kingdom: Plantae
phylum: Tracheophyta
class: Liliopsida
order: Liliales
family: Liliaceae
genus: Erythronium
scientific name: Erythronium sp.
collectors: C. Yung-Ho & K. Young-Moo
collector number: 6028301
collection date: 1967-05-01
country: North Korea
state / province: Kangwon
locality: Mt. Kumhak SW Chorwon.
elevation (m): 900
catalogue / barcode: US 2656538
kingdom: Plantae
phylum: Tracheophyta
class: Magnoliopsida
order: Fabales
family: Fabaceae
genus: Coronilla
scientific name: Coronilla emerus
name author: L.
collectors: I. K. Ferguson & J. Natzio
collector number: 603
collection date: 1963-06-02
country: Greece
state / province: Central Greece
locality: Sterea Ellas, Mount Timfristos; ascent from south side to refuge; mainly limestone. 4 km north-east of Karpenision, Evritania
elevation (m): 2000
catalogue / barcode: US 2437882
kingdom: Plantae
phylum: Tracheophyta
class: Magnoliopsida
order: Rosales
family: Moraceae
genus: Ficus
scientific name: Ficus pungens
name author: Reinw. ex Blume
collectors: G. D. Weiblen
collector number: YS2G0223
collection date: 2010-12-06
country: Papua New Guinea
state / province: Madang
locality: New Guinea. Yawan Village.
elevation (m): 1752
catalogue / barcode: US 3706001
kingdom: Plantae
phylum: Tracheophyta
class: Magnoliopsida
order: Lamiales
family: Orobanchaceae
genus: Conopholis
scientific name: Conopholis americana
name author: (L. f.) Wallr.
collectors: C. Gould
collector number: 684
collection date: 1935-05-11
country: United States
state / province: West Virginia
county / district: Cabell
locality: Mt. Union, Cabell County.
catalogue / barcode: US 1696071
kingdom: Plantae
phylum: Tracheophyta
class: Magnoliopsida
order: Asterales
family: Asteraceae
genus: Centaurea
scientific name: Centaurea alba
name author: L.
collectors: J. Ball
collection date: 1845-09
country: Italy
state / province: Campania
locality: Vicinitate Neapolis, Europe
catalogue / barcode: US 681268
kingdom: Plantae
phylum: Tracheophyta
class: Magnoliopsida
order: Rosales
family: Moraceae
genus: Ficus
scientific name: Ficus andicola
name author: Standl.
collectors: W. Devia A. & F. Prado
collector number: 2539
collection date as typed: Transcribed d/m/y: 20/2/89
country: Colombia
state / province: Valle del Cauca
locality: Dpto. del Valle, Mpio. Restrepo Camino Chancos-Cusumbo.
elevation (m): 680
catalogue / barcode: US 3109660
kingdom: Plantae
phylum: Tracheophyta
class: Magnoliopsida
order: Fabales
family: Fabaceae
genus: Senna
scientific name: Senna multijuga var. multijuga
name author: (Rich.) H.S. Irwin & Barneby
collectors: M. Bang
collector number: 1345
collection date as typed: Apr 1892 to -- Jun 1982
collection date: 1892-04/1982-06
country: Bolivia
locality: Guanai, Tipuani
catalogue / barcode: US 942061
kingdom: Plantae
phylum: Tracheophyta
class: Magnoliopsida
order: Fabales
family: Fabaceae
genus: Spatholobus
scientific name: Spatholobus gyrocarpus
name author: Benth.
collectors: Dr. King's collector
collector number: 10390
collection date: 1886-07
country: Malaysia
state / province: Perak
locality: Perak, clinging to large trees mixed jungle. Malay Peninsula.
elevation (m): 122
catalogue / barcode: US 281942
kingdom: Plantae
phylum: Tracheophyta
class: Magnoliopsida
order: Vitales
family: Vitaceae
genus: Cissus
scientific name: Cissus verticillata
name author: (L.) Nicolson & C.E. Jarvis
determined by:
==*==
-- TASK TO COMPLETE --
Turn every line of the data above into a numbered list, leaving out any blank lines.

-- TASK RESPONSE --
1. kingdom: Plantae
2. phylum: Tracheophyta
3. class: Liliopsida
4. order: Liliales
5. family: Liliaceae
6. genus: Erythronium
7. scientific name: Erythronium sp.
8. collectors: C. Yung-Ho & K. Young-Moo
9. collector number: 6028301
10. collection date: 1967-05-01
11. country: North Korea
12. state / province: Kangwon
13. locality: Mt. Kumhak SW Chorwon.
14. elevation (m): 900
15. catalogue / barcode: US 2656538
16. kingdom: Plantae
17. phylum: Tracheophyta
18. class: Magnoliopsida
19. order: Fabales
20. family: Fabaceae
21. genus: Coronilla
22. scientific name: Coronilla emerus
23. name author: L.
24. collectors: I. K. Ferguson & J. Natzio
25. collector number: 603
26. collection date: 1963-06-02
27. country: Greece
28. state / province: Central Greece
29. locality: Sterea Ellas, Mount Timfristos; ascent from south side to refuge; mainly limestone. 4 km north-east of Karpenision, Evritania
30. elevation (m): 2000
31. catalogue / barcode: US 2437882
32. kingdom: Plantae
33. phylum: Tracheophyta
34. class: Magnoliopsida
35. order: Rosales
36. family: Moraceae
37. genus: Ficus
38. scientific name: Ficus pungens
39. name author: Reinw. ex Blume
40. collectors: G. D. Weiblen
41. collector number: YS2G0223
42. collection date: 2010-12-06
43. country: Papua New Guinea
44. state / province: Madang
45. locality: New Guinea. Yawan Village.
46. elevation (m): 1752
47. catalogue / barcode: US 3706001
48. kingdom: Plantae
49. phylum: Tracheophyta
50. class: Magnoliopsida
51. order: Lamiales
52. family: Orobanchaceae
53. genus: Conopholis
54. scientific name: Conopholis americana
55. name author: (L. f.) Wallr.
56. collectors: C. Gould
57. collector number: 684
58. collection date: 1935-05-11
59. country: United States
60. state / province: West Virginia
61. county / district: Cabell
62. locality: Mt. Union, Cabell County.
63. catalogue / barcode: US 1696071
64. kingdom: Plantae
65. phylum: Tracheophyta
66. class: Magnoliopsida
67. order: Asterales
68. family: Asteraceae
69. genus: Centaurea
70. scientific name: Centaurea alba
71. name author: L.
72. collectors: J. Ball
73. collection date: 1845-09
74. country: Italy
75. state / province: Campania
76. locality: Vicinitate Neapolis, Europe
77. catalogue / barcode: US 681268
78. kingdom: Plantae
79. phylum: Tracheophyta
80. class: Magnoliopsida
81. order: Rosales
82. family: Moraceae
83. genus: Ficus
84. scientific name: Ficus andicola
85. name author: Standl.
86. collectors: W. Devia A. & F. Prado
87. collector number: 2539
88. collection date as typed: Transcribed d/m/y: 20/2/89
89. country: Colombia
90. state / province: Valle del Cauca
91. locality: Dpto. del Valle, Mpio. Restrepo Camino Chancos-Cusumbo.
92. elevation (m): 680
93. catalogue / barcode: US 3109660
94. kingdom: Plantae
95. phylum: Tracheophyta
96. class: Magnoliopsida
97. order: Fabales
98. family: Fabaceae
99. genus: Senna
100. scientific name: Senna multijuga var. multijuga
101. name author: (Rich.) H.S. Irwin & Barneby
102. collectors: M. Bang
103. collector number: 1345
104. collection date as typed: Apr 1892 to -- Jun 1982
105. collection date: 1892-04/1982-06
106. country: Bolivia
107. locality: Guanai, Tipuani
108. catalogue / barcode: US 942061
109. kingdom: Plantae
110. phylum: Tracheophyta
111. class: Magnoliopsida
112. order: Fabales
113. family: Fabaceae
114. genus: Spatholobus
115. scientific name: Spatholobus gyrocarpus
116. name author: Benth.
117. collectors: Dr. King's collector
118. collector number: 10390
119. collection date: 1886-07
120. country: Malaysia
121. state / province: Perak
122. locality: Perak, clinging to large trees mixed jungle. Malay Peninsula.
123. elevation (m): 122
124. catalogue / barcode: US 281942
125. kingdom: Plantae
126. phylum: Tracheophyta
127. class: Magnoliopsida
128. order: Vitales
129. family: Vitaceae
130. genus: Cissus
131. scientific name: Cissus verticillata
132. name author: (L.) Nicolson & C.E. Jarvis
133. determined by:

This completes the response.